* JOB ITEM A:
In the fashion designer profile, which award did she win in Tokyo in 2019?

* GIVEN TEXT:
**********

A strong work ethic inherited from her parents, who own a bakery and deli in Baldoyle, she makes everything herself with a part time assistant. So much time is taken in making each piece in the collection that images online don’t do justice to the quality of the fabrics and their finish — the merino wool, the organic cotton, the recycled ocean waste — and their execution.
In 2019 she won the international Big Design Award in Tokyo for fresh and innovative ideas. The judges were headed by the celebrated Walter Von Beirendonck, one of the Antwerp Six, now head of the Fashion Department at the Royal Academy of Fine Arts Antwerp. The award came with a prize of nearly £40,000 (€47,200), which has helped her to develop her collections.
Her latest for SS23 is based around a neon smiley-face tee that her mother Susan brought back from Mallorca in 1983. Those humorous graphics have been reimagined by Lynch for a typically fresh and playful approach to a mundane item, elevating it from cheap cotton to a light jacquard knit in fine Italian yarn. Other items include the common towelling poncho, now a piece of outerwear, in two-toned bouclé, while a hoodie comes with sloped shoulders and is reversible. Colours are exuberant — brick orange, mustard yellow, charcoal brown and sand beige. And there’s footwear — new takes on the familiar Crocs, customised to match the look.
Her collections are stocked by Browns and Farfetch and the hip concept store Notre in Chicago, as well as online. Her journal on her website robynlynch.co.uk uploaded from her phone gives an insight into her work process “and how my brain explodes”.

**********

* ENTRIES PROVIDED:
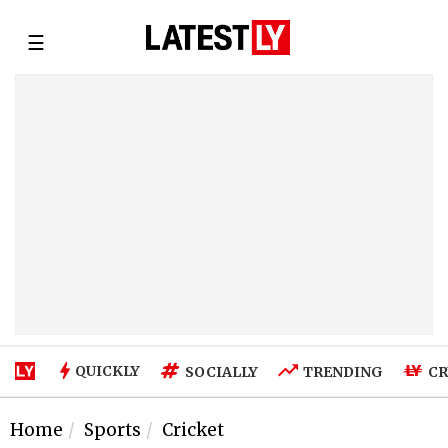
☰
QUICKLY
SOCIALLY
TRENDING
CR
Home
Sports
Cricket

**********

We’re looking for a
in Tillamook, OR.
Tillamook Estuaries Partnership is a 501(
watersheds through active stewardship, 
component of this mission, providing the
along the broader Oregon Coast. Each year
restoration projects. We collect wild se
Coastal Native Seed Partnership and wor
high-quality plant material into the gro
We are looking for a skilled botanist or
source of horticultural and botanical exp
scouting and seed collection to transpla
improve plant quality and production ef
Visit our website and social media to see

**********

* JOB ITEM B:
From the records, copy everything from the line containing "We’re looking for a" down to the line containing "improve plant quality and production ef", with both of those lines included.

* EXERCISE RESULT A:
The international Big Design Award.

* EXERCISE RESULT B:
We’re looking for a
in Tillamook, OR.
Tillamook Estuaries Partnership is a 501(
watersheds through active stewardship, 
component of this mission, providing the
along the broader Oregon Coast. Each year
restoration projects. We collect wild se
Coastal Native Seed Partnership and wor
high-quality plant material into the gro
We are looking for a skilled botanist or
source of horticultural and botanical exp
scouting and seed collection to transpla
improve plant quality and production ef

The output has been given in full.